▶ [EXERCISE TEXT]:
Would you say that's a pretty good encapsulation or do you want to go back and give that a polish?

DJ: The amount of work that goes into thinking about those kinds of things and then you hear it read back to you and you think well where did I start... Well, yes that is. That kind of explains it very well and really badly. I think the main difference is that it's an SEO tool suite that really works around the concept of topics and entities instead of keywords. That's fundamentally the difference. In order for that to happen, in two parts, you've got to build a system that can read any content and break it down to the underlying topics which is not always easy. If you see the words tower and bridge on the page, is that a tower, is that a bridge, or is that Tower bridge? Which one is the entity behind that?

That's one part of it. That's the NLP parts that you got to be able to re-content and break it down into two entities. Then you need to be able to work at what entity is semantically close to each other. So when you're talking about an engine or you're talking about a search engine or a combustion engine. Then you need to be able to put that into a big knowledge graph. Those are the two core bits that I suppose hard to copy but they allow us to do optimisation and SEO in a slightly different way.

MC: There are a few bits you mentioned that I think are worth picking apart and dissecting. From an overview, you mentioned, and we've talked about this on the podcast before in terms of Google, which is this entity-based approach to SEO. Now, what we've talked about before is Google just getting to grips. They had a quote that was about a decade ago where they said Google's in the first stages of becoming a knowledge engine and it's about things, not strings. That was literally 2011. How do you see this applying to SEO though? What is, in your opinion, an entity-based approach to SEO? Because I still see people... obviously now most people talk about keywords certainly.

DJ: Yeah, they do. Here's the way that I try and describe it when I'm talking publicly. What Google's doing is instead of saying I need to know all the pages on the internet that are talking about how to tie a bow tie. The problem with that approach is that now the internet has got so large, there are thousands of pages being added every day on how to tie a bow tie and there's no new information, basically. The concept of a bow tie and how to tie it is the same. It hasn't changed over those 10, 20 years. Just adding more records to a database doesn't help.

So at some point, 10 years ago, they started seeing this eventuality and started realising that the number of things in the world isn't growing as fast as the number of pages in the world. There are thousands of pages about any given topic now or pretty much any given topic. But ultimately, even though there are trillions and trillions of pages, there are probably only hundreds of billions of concepts. That includes everything from walking to guitars to every brand you know under the sun. Two hundred million of those, probably that's about it.

The idea of moving towards an encyclopedia-based approach to organising the world's information means you've got fewer records if you're a Google and they're not going to be growing as quickly. You can then sit there are say I've got the record on walking or hiking boots or whatever, or on Nike Inc., and then I can then elaborate on that record and enrich that record with other stuff from around the internet. That's how I see topics and entities as why Google is moving that way because it's more scalable ultimately for them and they can borrow from other places. They don't have to just get information from the internet. They could get information from social media, they could get it from health records ultimately, they could get it from off-line stuff. Somebody at Google could start modifying the information.

That is where the differences moved. Of course, when you talk about hiking boots you're talking about semantically the concept of hiking, the concept of boots. Hiking boots may be a thing in its own thing. Mountains may be semantically close. You've got a whole lot of other topics that are close to the concept of hiking. But ultimately, what's the difference between hiking and walking? Very little, actually. There isn't a huge difference in the idea. You can start talking about topics and ideas and not get hung up on have to use all these keywords. You just got to make sure you talk about the right concepts, preferably ones that align with what Google is thinking is concepts.

▶ [ENTRIES SUPPLIED]:
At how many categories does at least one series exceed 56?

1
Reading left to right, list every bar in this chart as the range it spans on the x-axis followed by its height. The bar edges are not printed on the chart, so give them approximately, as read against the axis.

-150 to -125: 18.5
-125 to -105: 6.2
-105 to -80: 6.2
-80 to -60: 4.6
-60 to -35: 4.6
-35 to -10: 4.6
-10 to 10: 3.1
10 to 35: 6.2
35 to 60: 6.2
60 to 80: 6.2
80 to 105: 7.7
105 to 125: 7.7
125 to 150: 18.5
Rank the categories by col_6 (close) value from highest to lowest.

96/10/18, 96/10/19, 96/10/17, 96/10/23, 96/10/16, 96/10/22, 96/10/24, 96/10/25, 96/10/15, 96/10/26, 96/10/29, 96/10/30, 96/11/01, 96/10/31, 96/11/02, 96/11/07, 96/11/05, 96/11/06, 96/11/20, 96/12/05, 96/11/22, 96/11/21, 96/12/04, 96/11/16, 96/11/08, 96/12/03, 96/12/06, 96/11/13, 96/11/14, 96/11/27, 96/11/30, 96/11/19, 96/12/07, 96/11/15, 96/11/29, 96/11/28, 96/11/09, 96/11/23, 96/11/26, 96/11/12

▶ [THINGS TO DO]:
1 > Decide whether each statement below agrees with the interview on entity-based SEO. Answer yes or no for each, and quote the words from the interview that decide it.
(a) Google's remark that search is about "things, not strings" dates from 2011.
(b) The concept of a bow tie and how to tie it has changed over the past 10 or 20 years.
(c) There is a big difference between hiking and walking.
2 > Reproduce the passage of the interview on entity-based SEO from "DJ: Yeah, they" up to and including "database doesn't help.".

▶ [TASK-BY-TASK RESULTS]:
1 >
(a) Yes: "it's about things, not strings. That was literally 2011."
(b) No: "It hasn't changed over those 10, 20 years."
(c) No: "Very little, actually. There isn't a huge difference in the idea."

2 >
DJ: Yeah, they do. Here's the way that I try and describe it when I'm talking publicly. What Google's doing is instead of saying I need to know all the pages on the internet that are talking about how to tie a bow tie. The problem with that approach is that now the internet has got so large, there are thousands of pages being added every day on how to tie a bow tie and there's no new information, basically. The concept of a bow tie and how to tie it is the same. It hasn't changed over those 10, 20 years. Just adding more records to a database doesn't help.